O erro mais frequente é escolher a abordagem antes de definir o problema. A abordagem deve ser a resposta para “como eu consigo responder essa pergunta?”, não o ponto de partida.
O papel do orientador no TCC de administração
O orientador não é coautor e não é revisor permanente. É quem te ajuda a desenvolver a lógica da pesquisa, aponta caminhos quando você está travado e avalia se o que você está construindo faz sentido.
Para aproveitar bem as orientações: chegue com material escrito, mesmo que incompleto e imperfeito. Orientações sobre material inexistente são improdutivas. Chegue com perguntas específicas, não com um “não sei por onde continuar”. E incorpore os feedbacks antes de avançar para a próxima seção.
Orientadores são mais úteis quando o estudante vem preparado. Isso não é uma crítica a quem está começando, é uma observação prática que ajuda a tornar as reuniões mais produtivas.
Como usar a revisão de literatura no TCC de administração
A revisão de literatura não é uma lista de o que outros autores escreveram sobre o tema. É uma conversa que você inicia com as pesquisas já existentes para mostrar onde o seu trabalho se encaixa.
No TCC de administração, a revisão tem dois papéis principais:
Definir os conceitos centrais que você vai usar na pesquisa. Se o seu trabalho fala em “liderança transformacional”, a revisão precisa apresentar o conceito, sua origem teórica, os autores de referência e como ele é medido na literatura.
Identificar o que já foi pesquisado e o que ainda não foi. Seu TCC deve preencher uma lacuna, mesmo que pequena. Mostrar que essa lacuna existe é função da revisão.
Erros comuns na revisão: citar autores sem contextualizar o argumento deles, usar artigos muito antigos sem justificativa, e fazer uma revisão tão ampla que perde o foco no problema de pesquisa.
Um recurso útil: plataformas como Google Acadêmico, SPELL (para periódicos nacionais de administração) e EBSCO permitem filtrar por área e data de publicação. Priorize artigos dos últimos cinco anos para o estado atual da discussão, e clássicos quando o conceito for fundacional.
Estrutura prática do TCC de administração
A estrutura padrão segue as normas ABNT, mas o desenvolvimento varia conforme o tipo de pesquisa:
A introdução apresenta o problema, o objetivo geral, os objetivos específicos, a justificativa e a estrutura do trabalho. Não deve ter mais de duas a três páginas em TCC de graduação.
O referencial teórico (ou revisão de literatura) discute os conceitos centrais e o estado da pesquisa na área.
A metodologia descreve como a pesquisa foi feita: tipo de pesquisa, população e amostra, instrumento de coleta, procedimentos de análise. Deve ser descrita com detalhe suficiente para que outra pessoa possa replicar o que você fez.

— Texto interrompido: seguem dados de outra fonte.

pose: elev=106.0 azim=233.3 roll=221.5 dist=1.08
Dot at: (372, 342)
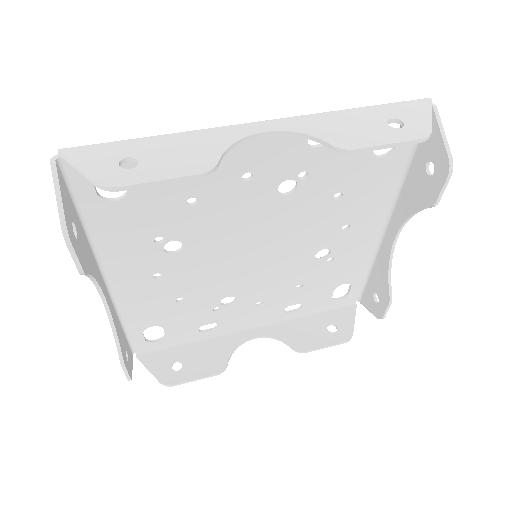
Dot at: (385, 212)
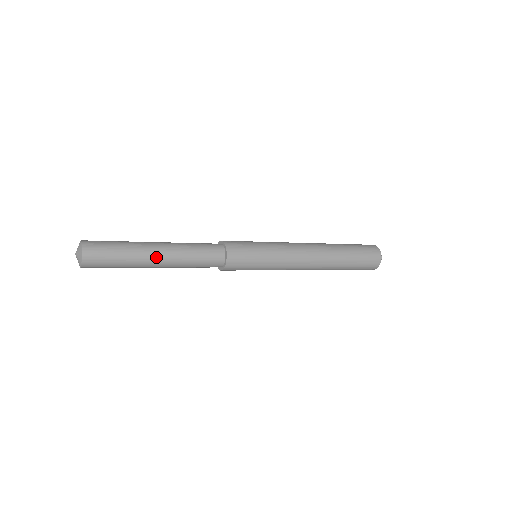
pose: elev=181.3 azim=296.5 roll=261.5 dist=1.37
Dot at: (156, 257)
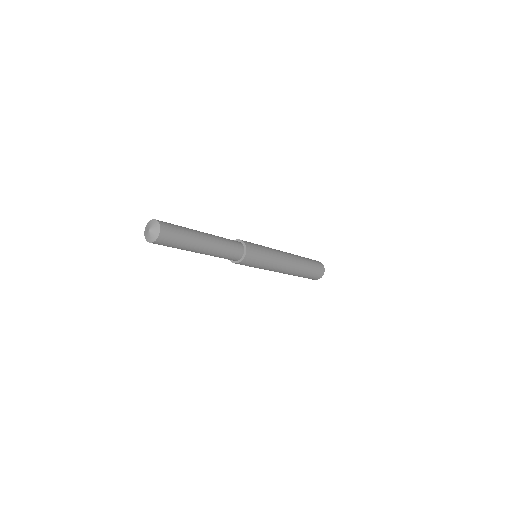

Os resultados apresentam o que você encontrou, sem interpretação. Tabelas, gráficos e dados descritivos pertencem aqui.
A discussão interpreta os resultados à luz do referencial teórico. É onde você conecta o que encontrou com o que a literatura esperava encontrar, destacando convergências e divergências.
A conclusão responde ao objetivo geral, destaca os resultados mais relevantes, aponta limitações do estudo e sugere pesquisas futuras.

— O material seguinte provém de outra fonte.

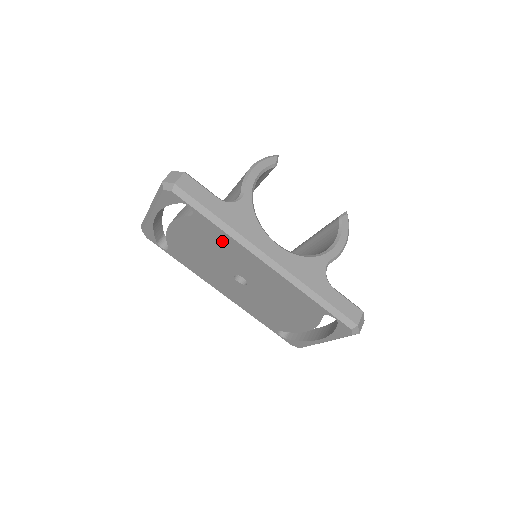
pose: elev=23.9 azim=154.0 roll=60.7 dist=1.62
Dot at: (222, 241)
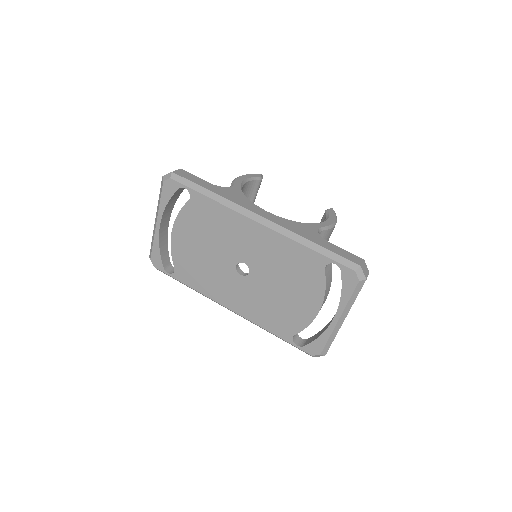
Dot at: (218, 218)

Uma visão que o Método V.O.E. traz para o TCC
Quando trabalhamos com o V.O.E., uma das primeiras etapas é distinguir o que você sabe do que você precisa descobrir. Essa distinção é fundamental no TCC.
Muitos estudantes chegam com a resposta que querem encontrar e depois constroem a pesquisa para confirmar isso. Isso não é pesquisa. É confirmação de viés.
Uma pesquisa de qualidade começa com uma pergunta genuína, aceita que a resposta pode ser diferente do esperado, e apresenta os resultados com honestidade, incluindo os que contradizem a hipótese inicial.
No TCC de administração, isso é ainda mais importante porque o mundo organizacional é complexo. Respostas simples para problemas organizacionais geralmente são incompletas. A pesquisa que reconhece essa complexidade é mais valiosa do que a que a ignora.
Faz sentido? A escolha do tema é o início, não o fim. O que transforma um tema em pesquisa é a pergunta, e a pergunta certa leva o trabalho inteiro.